■ Dataset entries ■
◇ ◇ ◇

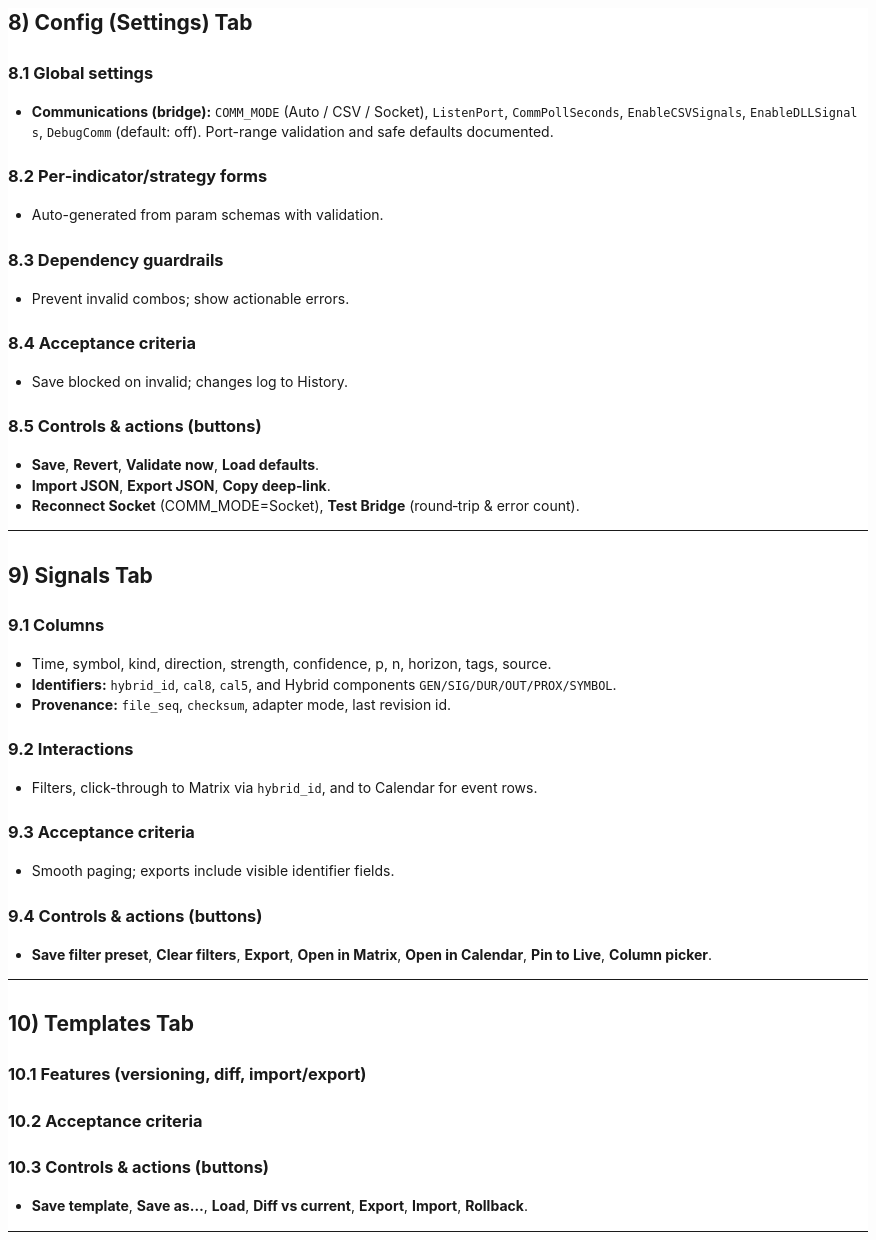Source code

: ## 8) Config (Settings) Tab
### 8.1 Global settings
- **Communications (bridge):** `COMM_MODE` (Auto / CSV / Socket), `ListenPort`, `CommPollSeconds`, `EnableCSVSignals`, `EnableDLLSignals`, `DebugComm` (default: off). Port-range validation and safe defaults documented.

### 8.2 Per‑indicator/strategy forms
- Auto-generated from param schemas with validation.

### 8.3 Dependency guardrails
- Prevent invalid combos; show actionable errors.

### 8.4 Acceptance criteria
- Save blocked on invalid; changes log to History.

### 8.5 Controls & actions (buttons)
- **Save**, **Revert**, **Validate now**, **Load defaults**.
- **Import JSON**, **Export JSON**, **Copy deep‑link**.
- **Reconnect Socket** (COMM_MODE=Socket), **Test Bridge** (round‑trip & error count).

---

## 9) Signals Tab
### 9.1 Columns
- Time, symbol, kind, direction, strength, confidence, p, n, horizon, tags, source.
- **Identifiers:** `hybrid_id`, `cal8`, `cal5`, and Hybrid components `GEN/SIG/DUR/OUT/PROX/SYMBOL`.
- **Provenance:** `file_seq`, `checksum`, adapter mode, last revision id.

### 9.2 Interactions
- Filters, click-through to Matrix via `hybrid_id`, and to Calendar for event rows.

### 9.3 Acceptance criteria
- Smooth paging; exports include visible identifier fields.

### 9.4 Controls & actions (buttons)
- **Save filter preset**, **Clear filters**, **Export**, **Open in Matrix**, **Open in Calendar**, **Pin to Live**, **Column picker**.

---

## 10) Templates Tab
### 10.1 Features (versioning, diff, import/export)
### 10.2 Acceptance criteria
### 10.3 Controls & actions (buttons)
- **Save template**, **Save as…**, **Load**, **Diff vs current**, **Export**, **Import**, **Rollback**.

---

◇ ◇ ◇

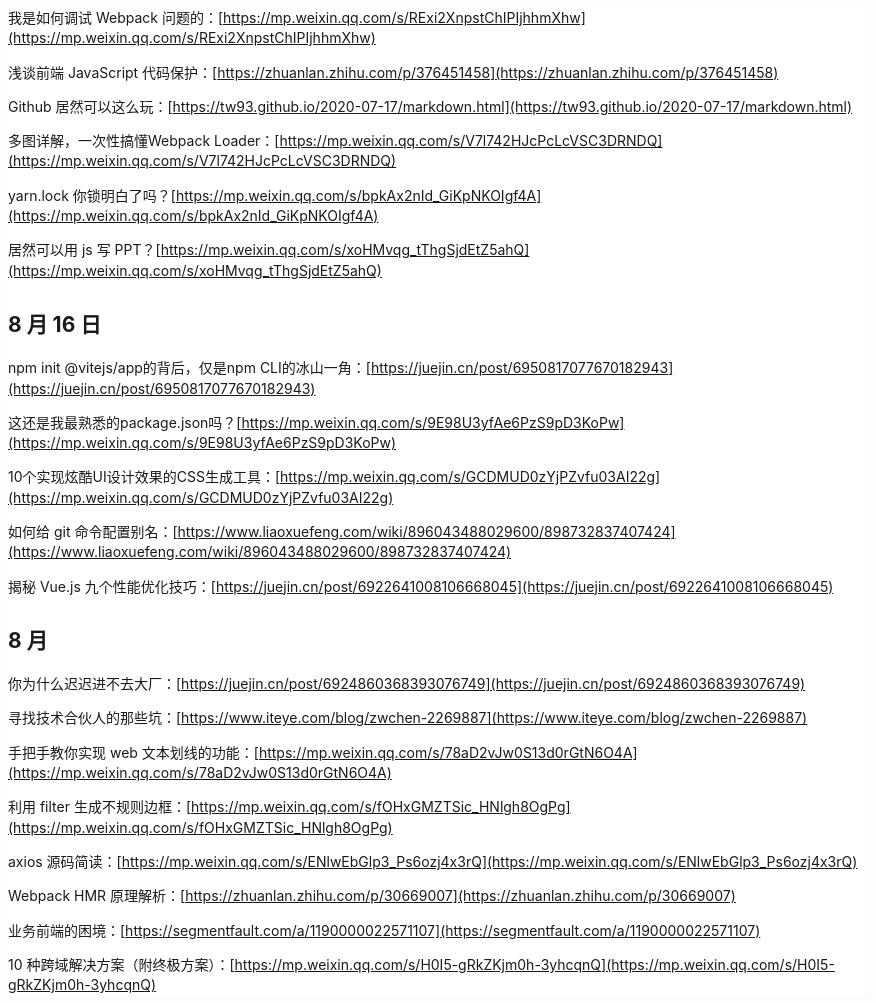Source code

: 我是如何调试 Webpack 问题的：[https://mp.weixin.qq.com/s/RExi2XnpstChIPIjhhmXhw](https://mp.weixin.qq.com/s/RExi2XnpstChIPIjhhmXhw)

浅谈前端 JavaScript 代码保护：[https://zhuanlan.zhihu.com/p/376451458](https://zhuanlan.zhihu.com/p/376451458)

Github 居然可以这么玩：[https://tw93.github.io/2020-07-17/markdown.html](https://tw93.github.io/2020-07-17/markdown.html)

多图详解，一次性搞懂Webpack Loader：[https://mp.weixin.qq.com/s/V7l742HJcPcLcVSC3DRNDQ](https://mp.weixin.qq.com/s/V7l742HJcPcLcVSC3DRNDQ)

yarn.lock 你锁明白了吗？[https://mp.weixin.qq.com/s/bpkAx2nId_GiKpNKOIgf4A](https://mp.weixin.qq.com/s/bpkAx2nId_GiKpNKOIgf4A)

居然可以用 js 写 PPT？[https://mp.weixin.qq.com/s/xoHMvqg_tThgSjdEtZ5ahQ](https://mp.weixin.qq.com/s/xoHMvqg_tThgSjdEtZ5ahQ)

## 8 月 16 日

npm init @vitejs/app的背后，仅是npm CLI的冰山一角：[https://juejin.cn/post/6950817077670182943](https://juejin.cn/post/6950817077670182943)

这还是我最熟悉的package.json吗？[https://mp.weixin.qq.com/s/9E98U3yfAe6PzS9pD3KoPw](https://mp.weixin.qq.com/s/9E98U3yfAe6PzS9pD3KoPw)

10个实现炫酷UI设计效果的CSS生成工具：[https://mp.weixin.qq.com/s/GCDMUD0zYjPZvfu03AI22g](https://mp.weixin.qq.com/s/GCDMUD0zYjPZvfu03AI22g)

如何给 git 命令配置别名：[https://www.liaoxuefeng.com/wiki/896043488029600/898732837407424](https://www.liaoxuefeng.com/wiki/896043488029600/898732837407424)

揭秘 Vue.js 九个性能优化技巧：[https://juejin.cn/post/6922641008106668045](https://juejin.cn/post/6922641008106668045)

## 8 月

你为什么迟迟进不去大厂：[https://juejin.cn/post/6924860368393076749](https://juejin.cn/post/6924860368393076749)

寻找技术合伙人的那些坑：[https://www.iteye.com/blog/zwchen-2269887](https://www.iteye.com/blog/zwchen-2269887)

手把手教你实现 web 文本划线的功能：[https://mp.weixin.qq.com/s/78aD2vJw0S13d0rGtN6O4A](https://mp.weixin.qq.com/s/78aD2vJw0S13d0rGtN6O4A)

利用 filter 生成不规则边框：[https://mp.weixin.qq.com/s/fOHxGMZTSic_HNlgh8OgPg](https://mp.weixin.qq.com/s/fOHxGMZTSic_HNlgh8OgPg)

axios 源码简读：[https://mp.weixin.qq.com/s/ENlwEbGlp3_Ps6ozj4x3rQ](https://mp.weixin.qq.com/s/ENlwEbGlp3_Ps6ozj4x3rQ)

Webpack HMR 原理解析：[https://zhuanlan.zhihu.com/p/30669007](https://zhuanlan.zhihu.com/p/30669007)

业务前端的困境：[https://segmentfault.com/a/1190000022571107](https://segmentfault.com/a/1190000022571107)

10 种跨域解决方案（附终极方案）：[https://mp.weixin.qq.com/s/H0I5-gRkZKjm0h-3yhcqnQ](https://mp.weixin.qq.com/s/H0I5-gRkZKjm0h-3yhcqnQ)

◇ ◇ ◇

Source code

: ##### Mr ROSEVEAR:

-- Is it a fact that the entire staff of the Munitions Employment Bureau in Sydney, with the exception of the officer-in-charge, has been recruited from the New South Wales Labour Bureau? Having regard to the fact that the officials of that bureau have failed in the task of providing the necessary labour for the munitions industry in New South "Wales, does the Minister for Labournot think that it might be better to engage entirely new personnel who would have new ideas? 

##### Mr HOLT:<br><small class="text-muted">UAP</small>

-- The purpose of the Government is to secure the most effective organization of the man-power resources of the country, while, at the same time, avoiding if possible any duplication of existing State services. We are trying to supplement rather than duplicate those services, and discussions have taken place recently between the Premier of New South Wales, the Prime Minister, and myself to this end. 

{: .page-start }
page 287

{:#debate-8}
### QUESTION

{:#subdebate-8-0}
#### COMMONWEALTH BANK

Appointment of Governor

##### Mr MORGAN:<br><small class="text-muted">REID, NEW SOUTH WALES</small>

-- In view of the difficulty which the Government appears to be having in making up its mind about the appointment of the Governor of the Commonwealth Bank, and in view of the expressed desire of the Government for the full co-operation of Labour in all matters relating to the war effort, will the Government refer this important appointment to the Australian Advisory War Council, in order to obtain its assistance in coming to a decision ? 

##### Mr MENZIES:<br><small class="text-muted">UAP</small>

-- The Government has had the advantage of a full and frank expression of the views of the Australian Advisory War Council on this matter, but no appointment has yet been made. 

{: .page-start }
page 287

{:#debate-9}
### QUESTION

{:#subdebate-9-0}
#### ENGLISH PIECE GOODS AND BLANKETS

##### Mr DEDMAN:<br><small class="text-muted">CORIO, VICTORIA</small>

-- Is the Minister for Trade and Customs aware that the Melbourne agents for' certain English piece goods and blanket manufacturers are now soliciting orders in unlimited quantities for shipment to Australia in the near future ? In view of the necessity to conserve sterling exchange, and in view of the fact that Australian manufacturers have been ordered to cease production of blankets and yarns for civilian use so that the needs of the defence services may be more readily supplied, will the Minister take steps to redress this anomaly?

◇ ◇ ◇

■ Problem details ■
Go through the records above and copy each line where "Advisory" is found.

■ Answer section ■
-- In view of the difficulty which the Government appears to be having in making up its mind about the appointment of the Governor of the Commonwealth Bank, and in view of the expressed desire of the Government for the full co-operation of Labour in all matters relating to the war effort, will the Government refer this important appointment to the Australian Advisory War Council, in order to obtain its assistance in coming to a decision ? 
-- The Government has had the advantage of a full and frank expression of the views of the Australian Advisory War Council on this matter, but no appointment has yet been made. 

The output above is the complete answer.